Het voorbeeld van de
bevlogen leerkracht werkt aanstekelijk, maar de leerkracht moet vooral de aandacht van de leerlingen op het fenomeen
richten, zodanig dat ze zelf komen tot een kritisch inzicht en verantwoord
handelen. De reeds vermelde Wagenschein stelt de leerkracht voor als iemand die
door allerlei vragen de leerlingen oproept hun aandacht te richten, met andere
ogen te kijken. Dat doet hij niet door ze als Sokrates te veronzekeren, maar
wel door zich eerder terughoudend op te stellen wat het geven van antwoorden
betreft, en door de leerlingen te vragen nog eens goed te kijken, het vermeende
inzicht te verwoorden, elkaar te bevragen. Ook hier biedt de canon heel interessante
hefbomen: niet alleen geeft de canon aan wat aan bod moet komen, maar ook
waarom en waartoe de ontmoeting met de canon moet leiden.
Ook op deze wijze kan
de bevlogenheid van de leerkracht gericht worden: weg van hemzelf naar de
grondwijzen van de wetenschap toe.

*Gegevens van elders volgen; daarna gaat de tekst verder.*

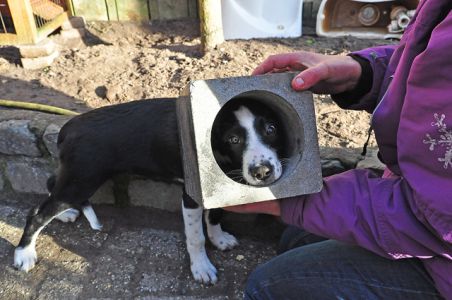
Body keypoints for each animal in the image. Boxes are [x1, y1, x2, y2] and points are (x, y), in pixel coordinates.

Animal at [14, 98, 286, 284]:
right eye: (234, 140)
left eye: (271, 129)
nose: (263, 171)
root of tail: (68, 127)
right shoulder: (191, 195)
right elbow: (195, 237)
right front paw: (201, 268)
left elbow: (216, 214)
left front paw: (219, 239)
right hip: (82, 179)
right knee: (37, 213)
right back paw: (24, 254)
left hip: (76, 178)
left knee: (51, 185)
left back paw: (66, 214)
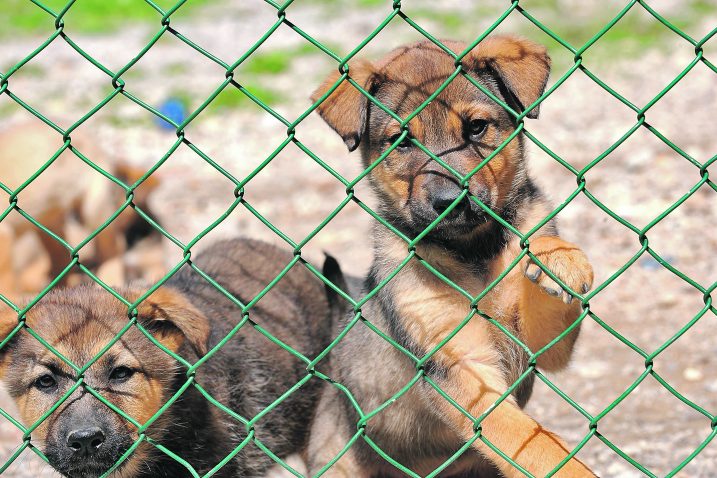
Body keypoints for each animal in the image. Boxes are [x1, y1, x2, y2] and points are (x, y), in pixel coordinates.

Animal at [308, 35, 592, 476]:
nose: (448, 201)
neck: (472, 250)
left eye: (476, 127)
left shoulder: (539, 351)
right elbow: (529, 442)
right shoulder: (460, 364)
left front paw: (557, 259)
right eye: (401, 141)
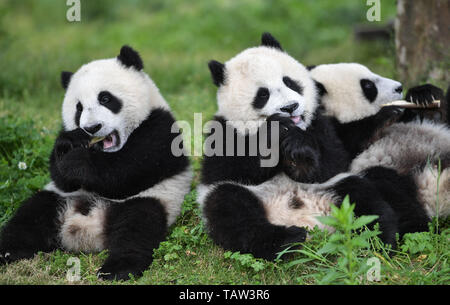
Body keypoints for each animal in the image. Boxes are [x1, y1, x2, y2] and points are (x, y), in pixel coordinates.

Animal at [0, 45, 192, 280]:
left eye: (105, 98)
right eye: (79, 108)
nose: (92, 128)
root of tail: (87, 227)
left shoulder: (160, 129)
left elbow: (125, 173)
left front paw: (76, 161)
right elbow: (61, 177)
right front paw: (69, 146)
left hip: (154, 200)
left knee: (137, 227)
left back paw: (118, 269)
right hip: (57, 199)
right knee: (30, 216)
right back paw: (8, 251)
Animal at [310, 62, 450, 221]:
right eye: (368, 85)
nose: (399, 87)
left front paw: (424, 96)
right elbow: (335, 160)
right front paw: (386, 113)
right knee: (389, 189)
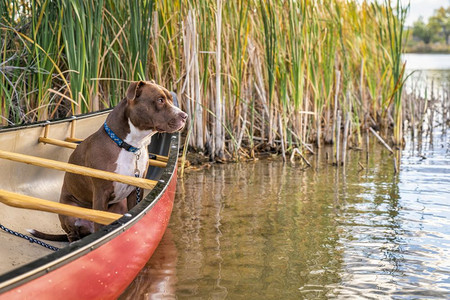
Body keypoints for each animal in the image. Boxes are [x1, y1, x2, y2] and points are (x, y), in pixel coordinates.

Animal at [30, 80, 186, 241]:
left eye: (170, 98)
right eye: (160, 100)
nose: (185, 116)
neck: (130, 146)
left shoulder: (135, 190)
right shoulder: (100, 193)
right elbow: (99, 222)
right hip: (69, 212)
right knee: (72, 234)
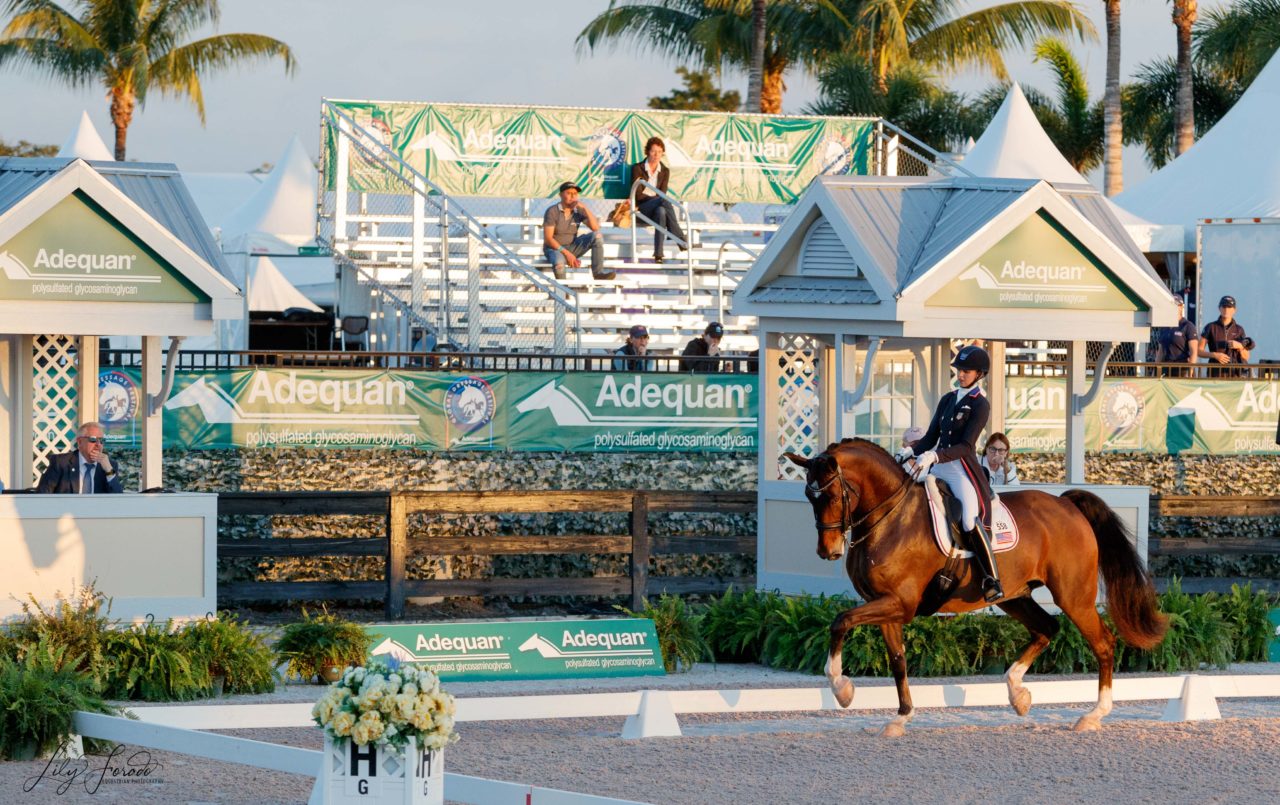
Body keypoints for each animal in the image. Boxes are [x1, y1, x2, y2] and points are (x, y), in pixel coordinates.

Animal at [783, 440, 1167, 737]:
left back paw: (1092, 715)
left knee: (1103, 643)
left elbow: (841, 622)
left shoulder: (899, 603)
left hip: (1074, 597)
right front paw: (900, 719)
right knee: (1047, 628)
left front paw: (842, 689)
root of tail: (1065, 504)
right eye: (808, 496)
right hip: (1016, 596)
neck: (891, 517)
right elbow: (898, 661)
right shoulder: (885, 605)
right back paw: (1018, 694)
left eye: (834, 494)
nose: (827, 551)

Gesprek in de klas kan dus, maar het is niet
het wat over en weer praten over meningen, gevoelens, ervaringen e.d. Daarvoor
is er de speelplaats. In de klas gaat het gesprek over iets, over de
werkelijkheid, niet deze van de leerlingen, niet deze van de leerkracht, maar
de objectieve werkelijkheid. Onderwijs is het op alle manieren richten van de
aandacht naar die werkelijkheid. Dat is vorming: bevrijding uit de eigen
fantasie, de eigen illusies, door geplaatst te worden tegenover de
werkelijkheid die men recht wil doen.